Exercise instructions:
**a.** Summarize the hydraulic pump passage in two sentences.
**b.** Answer these questions on the hydraulic pump passage, marking each answer like its question:
(i) What two prior art approaches to higher flow supply does the text name?
(ii) What speed can an agricultural tractor engine often exceed, for example during a downhill ride?
(iii) Around what rpm may the engine run in a high idle state during working condition?

*** Document passage Section Begins ***

Field of the Invention

The present invention relates to a vehicle having a hydraulic pump for a hydraulic circuit which is driven by the vehicle transmission connected using a gearbox, and a gearbox for such a vehicle.

Background of the Invention

In many vehicles, in particular agricultural tractors, hydraulic flow may be provided by a pump coupled to the vehicle transmission. Through a gear-driven shaft, the hydraulic pump rotates at the speed of the engine with a fixed ratio to produce flow of hydraulic fluid. Such a known configuration is illustrated in the schematic view of Fig. 2(a), wherein a hydraulic pump 24 is connected to a transmission 22 driven by engine 20. Different hydraulic applications can have varying hydraulic flow requirements. Pumps having a high hydraulic flow supply are used to ensure acceptable operational performance. In order to achieve higher flow supply, there are two generally accepted prior art approaches: (a) increase pump displacement, and (b) increase pump speed. However, both approaches present difficulties if used on modern vehicles.

For the first approach, increasing the displacement of the pump leads to increased space and cost requirements for the pump in the overall vehicle construction.

With the second approach, increasing the pump speed can increase the wear-and-tear for a pump driven by a vehicle transmission. For example, for an agricultural tractor, the tractor engine can often reach speeds greater than 2600 rpm, e.g. during a downhill ride. A pump coupled to such an engine via a gear ratio will likely be rotated at speeds in excess of the specified operating conditions for the pump, with potential damage to the pump components. Similarly, if the engine is operating in a high idle state during working condition, the rpm of the engine may be at around 2200 rpm, resulting in a high flow speed for the connected pump. A possible solution to these issues is to provide oversized flow lines and valves. However, this results in increased space and cost requirements.

*** Document passage Section Ends ***
*** Dataset extract Section Begins ***

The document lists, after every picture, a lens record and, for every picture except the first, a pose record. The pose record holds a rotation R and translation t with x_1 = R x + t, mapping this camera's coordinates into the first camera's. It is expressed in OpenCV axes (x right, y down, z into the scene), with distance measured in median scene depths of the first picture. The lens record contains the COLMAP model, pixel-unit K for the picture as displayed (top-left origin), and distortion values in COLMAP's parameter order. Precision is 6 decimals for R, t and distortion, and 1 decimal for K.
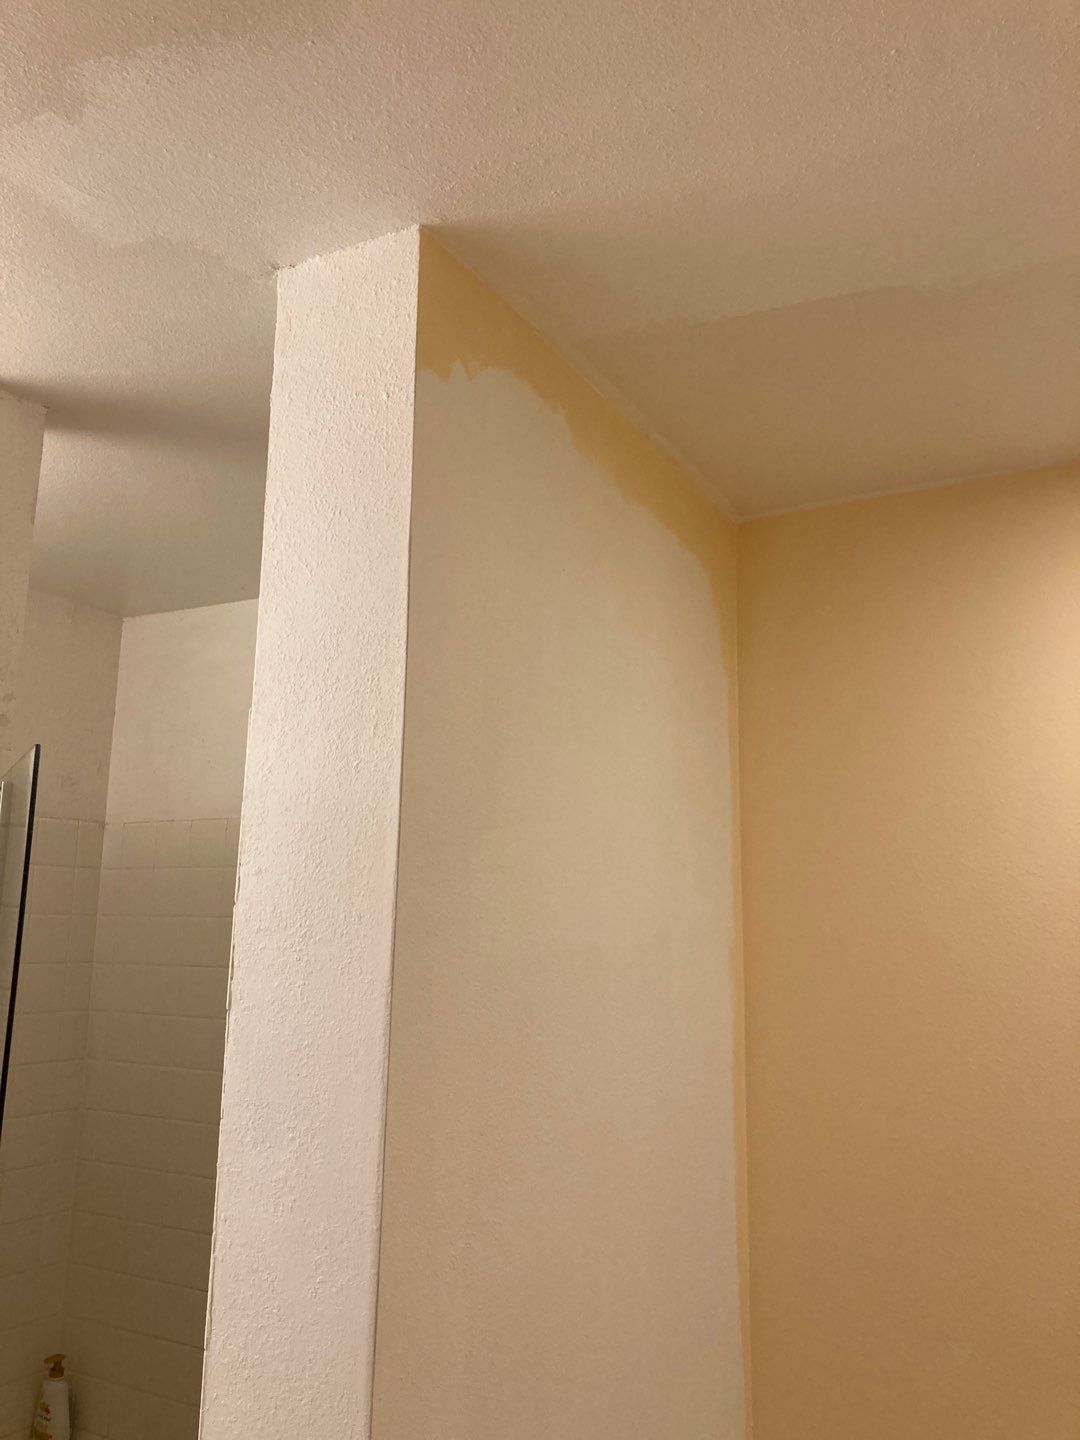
lens RADIAL K [[1190.6, 0, 536.3], [0, 1190.6, 725.9], [0, 0, 1]] dist [0.025741, -0.026745]
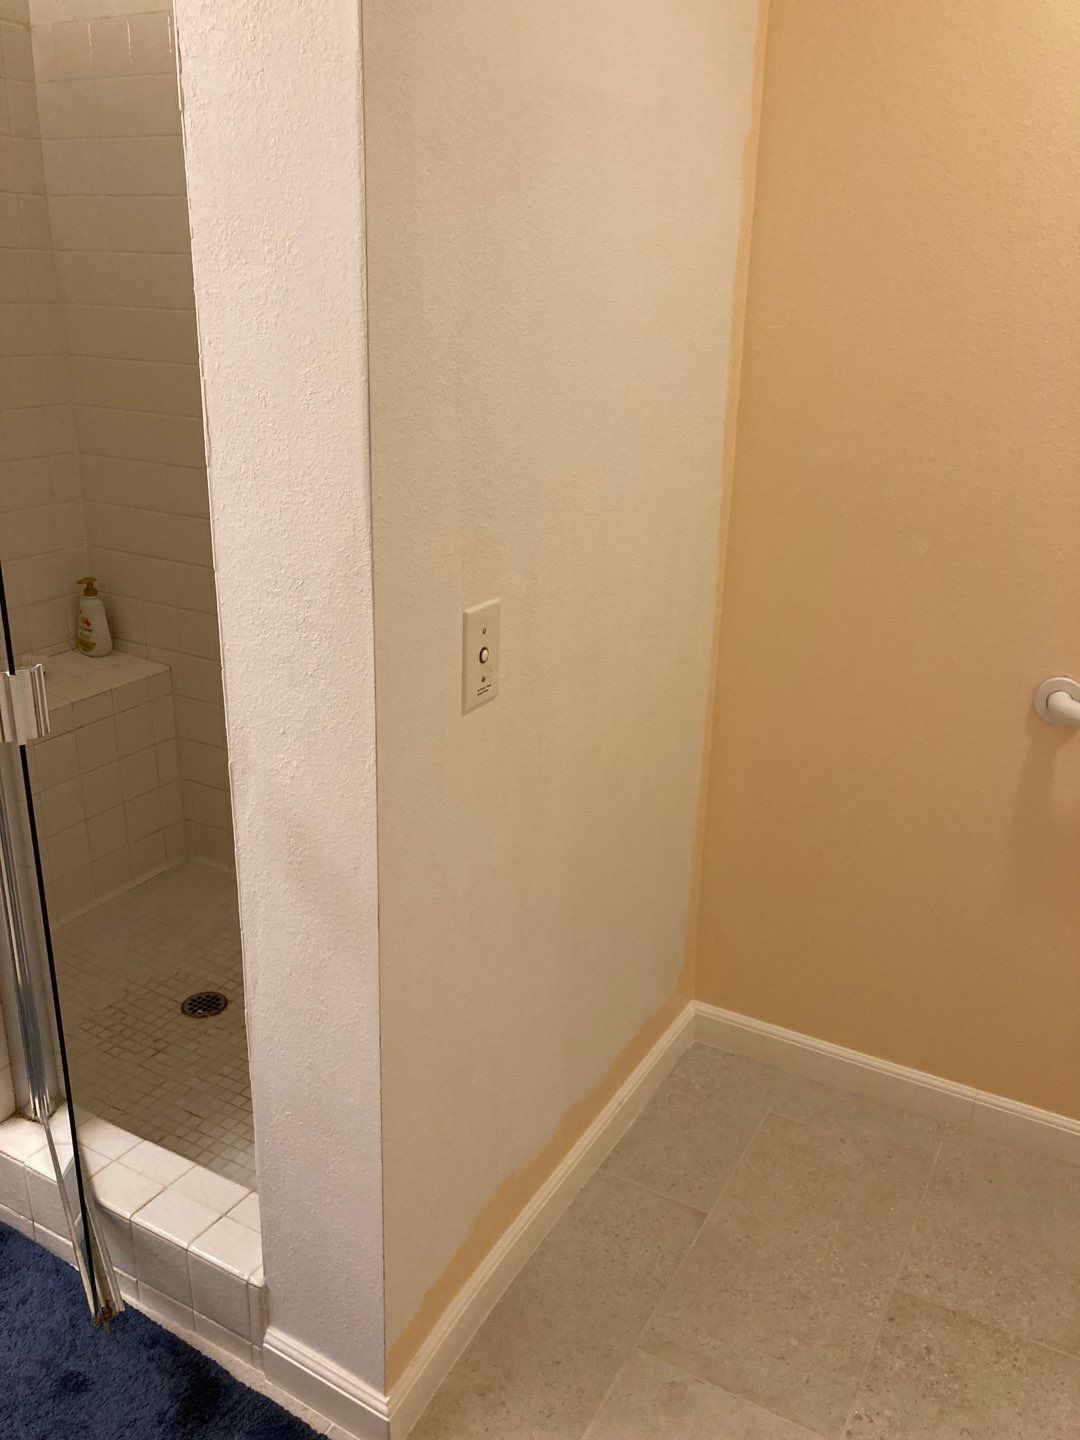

*** Dataset extract Section Ends ***

Expected outputs:
**a.** The invention concerns a vehicle, along with a gearbox for it, in which a hydraulic pump for a hydraulic circuit is driven by the vehicle transmission through a gearbox. The two accepted ways to get higher hydraulic flow both cause difficulties: increasing pump displacement raises space and cost requirements, and increasing pump speed increases wear and can drive the pump beyond its specified operating conditions.

**b.**
(i) Increasing pump displacement and increasing pump speed.
(ii) 2600 rpm.
(iii) Around 2200 rpm.